ベッドの上に腰掛けると、足の鉄枷をつけるために桐生さんはしゃがみ込む。すると、結果的に、俯いている私の視界に、桐生さんの姿が飛び込んでくるわけで……。


「ひ……っ!」

「? もしかして、どこか痛むのか?」


 私の顔を覗き込むようにして、桐生さんが心配そうに顔をあげた。自然と視線が合う。……やっぱり、無表情だ。

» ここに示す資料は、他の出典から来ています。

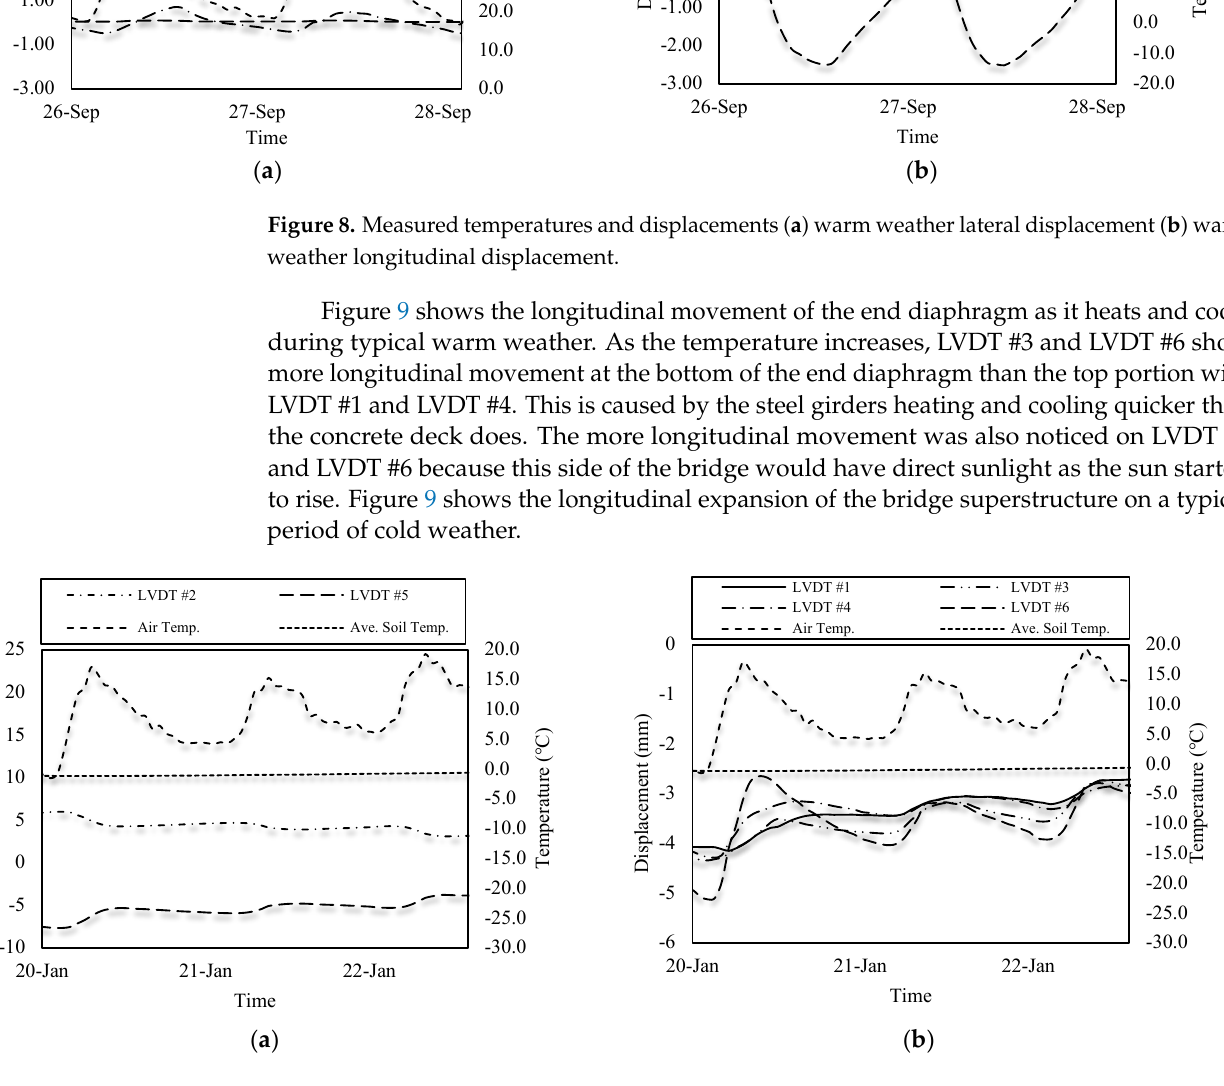
Figure 9. Measured temperatures and displacements ( a ) cold weather longitudinal displacement ( b ) cold weather lateral displacement.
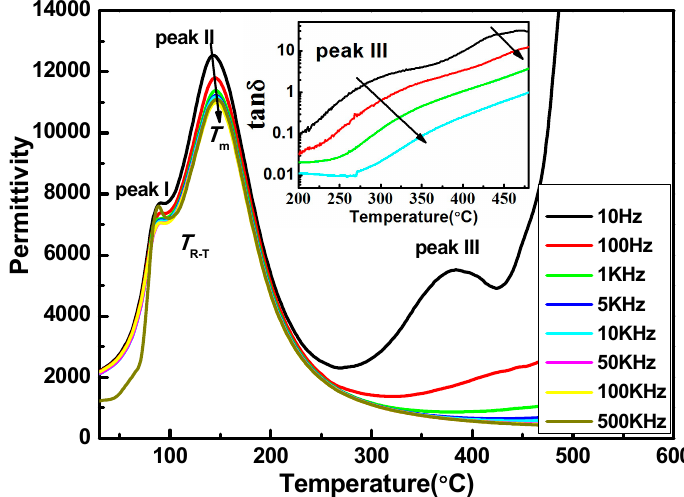
Figure 4. Temperature dependence of permittivity for Fe-substituted PMN-32PT ferroelectric crystal at different frequencies.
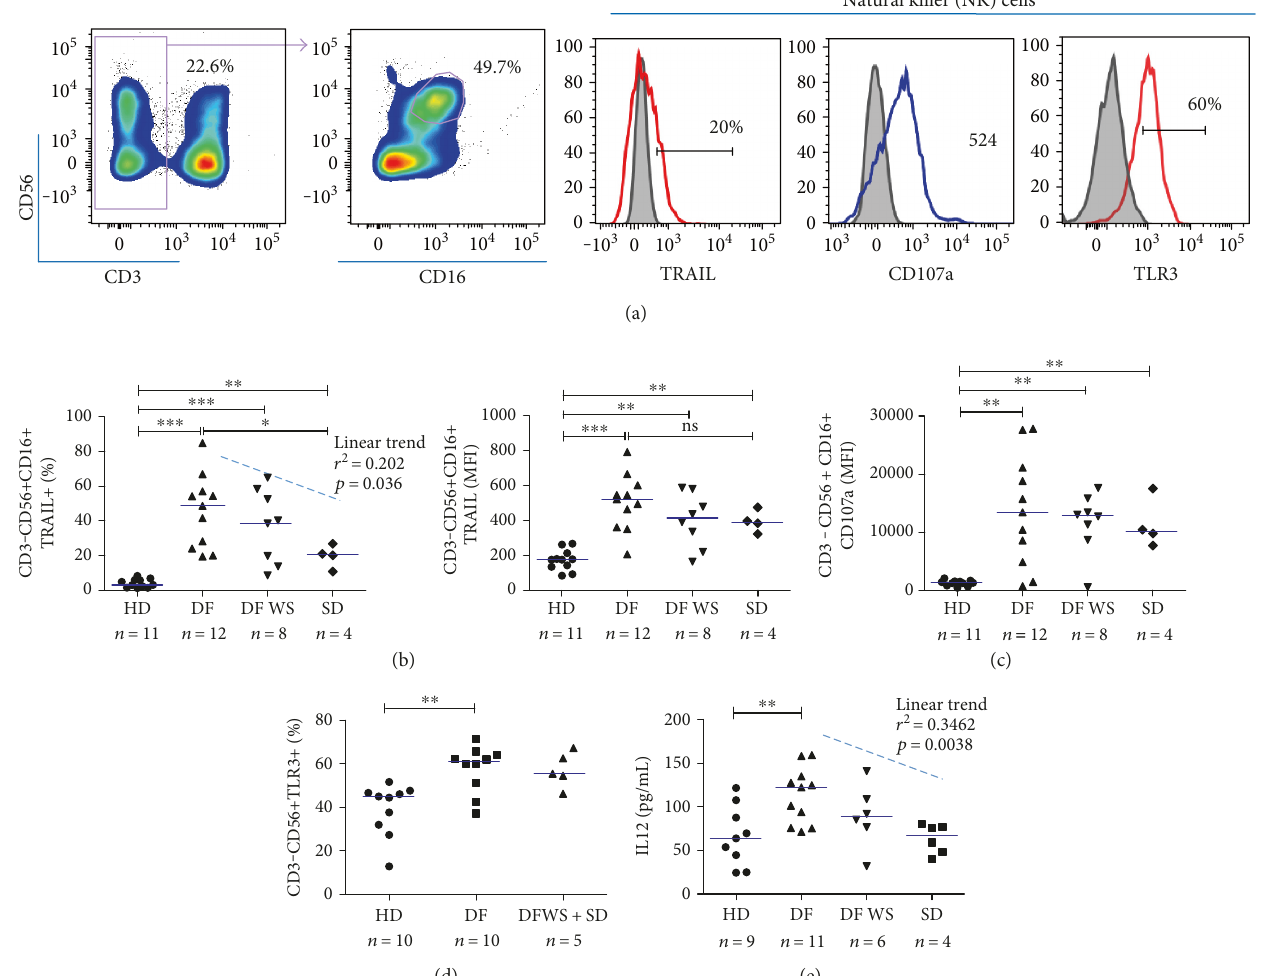
Figure 2: NK cell activation pro fi le in dengue-infected patients ’ samples. Patients ’ PBMCs collected during disease acute phase or healthy donors PBMCs were thawed and immediately phenotyped by CD3/CD56/CD16/TRAIL or TLR3/CD107a cell surface density analysis by fl ow cytometry. IL12 levels were detected in plasma samples by ELISA. Analyzed cells (a) were gated on CD3 − cells and then TRAIL- positive cells or TRAIL MFI (b) and CD107a median (c) were analyzed on CD3 − CD56+CD16+ NK cells. TLR3-positive cells (d) were detected in all CD56+ cells. IL12 levels (e) were detected at acute phase samples or healthy control samples. Subjects were grouped into healthy donors (HD) or patients with dengue fever without warning signs (DF), dengue fever with warning signs (DFWS), or severe dengue (SD). Values were submitted to Mann – Whitney statistical test (for comparison between two groups in which ∗ p < 0 05 , ∗∗ p < 0 005 and ∗∗∗ p < 0 0005 ) and one- way analysis of variance for linear tendency between group severity and analyzed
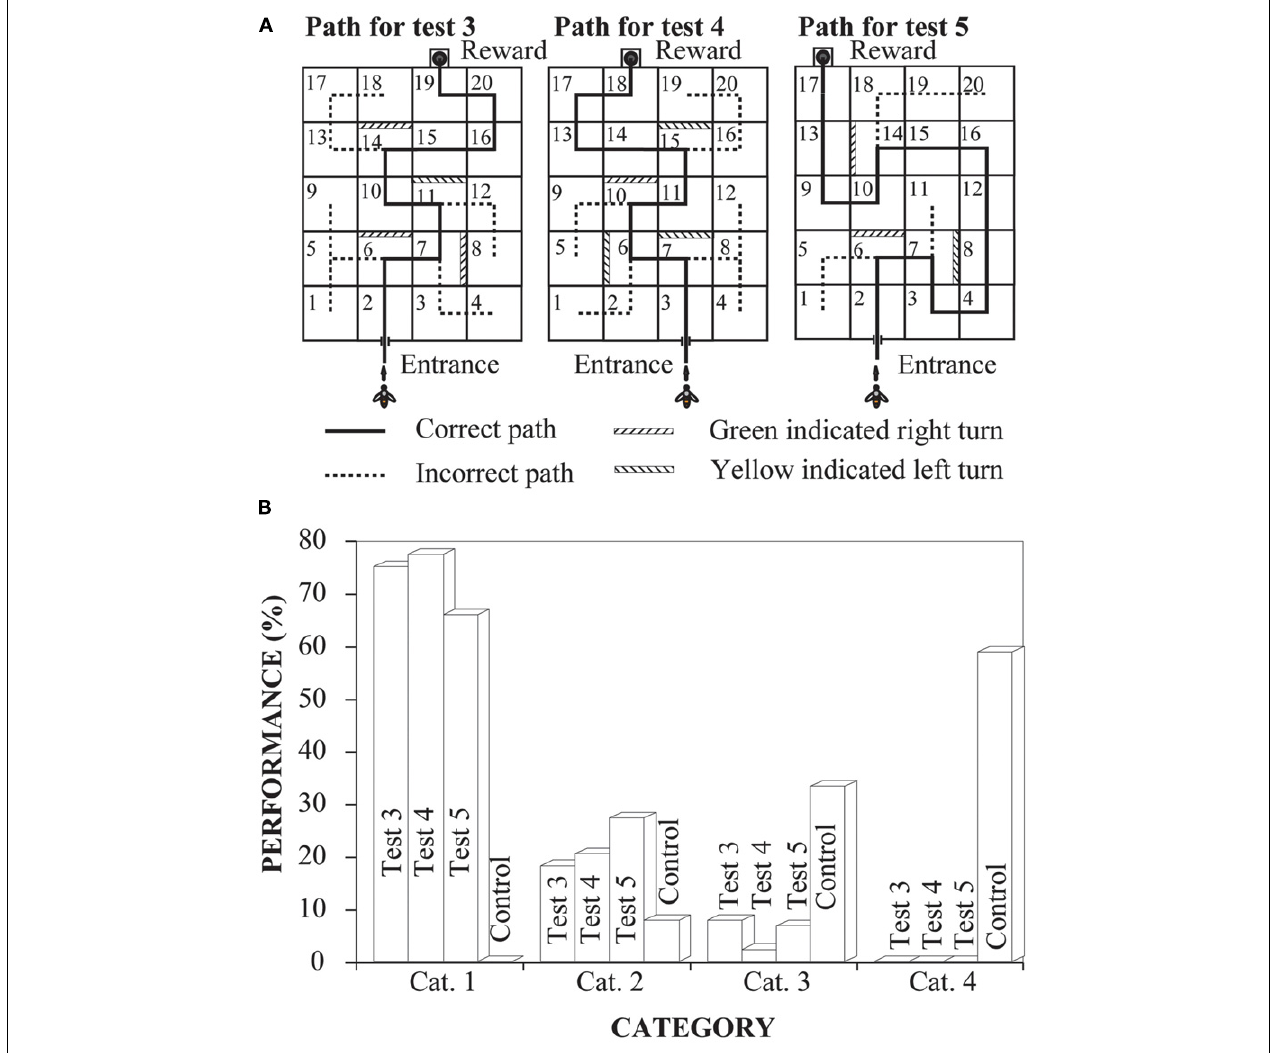
FIGURE 4 | Learning to negotiate mazes by following marks. (A) The experimental setups, indicating the correct path through the maze. (B) Experimental results. Performance was scored by assigning each flight into one of four categories as in Figure 3 . Modified from Zhang et al. (1996). Details in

 この人は……本当にさっきの一連の流れについて、何も気が付いていないの?私、下着姿だったんだよ?恥ずかしかったんだ……よ?


「さっき、の……」

「?」

「私、服、着てなかった、のに……」


 ぽつり、ぽつり、ゆっくりと言葉を紡ぐと、桐生さんは両目を見開く。


「……すまない。入る前に、声をかければよかったな」

「違う!いや、それもそうだけれど、そうじゃ……なくて……」

「……篠原さん?」


 私、どうかしちゃったんだな、きっと。だって、こんなの、普通の人の言動じゃないから。

 ……もう、いいや。どうかしちゃったのなら、とことんどうにでもなっちゃえ。


「……私に魅力、ないですか?」


 震える小さな声で尋ねると、桐生さんは何も話さなくなった。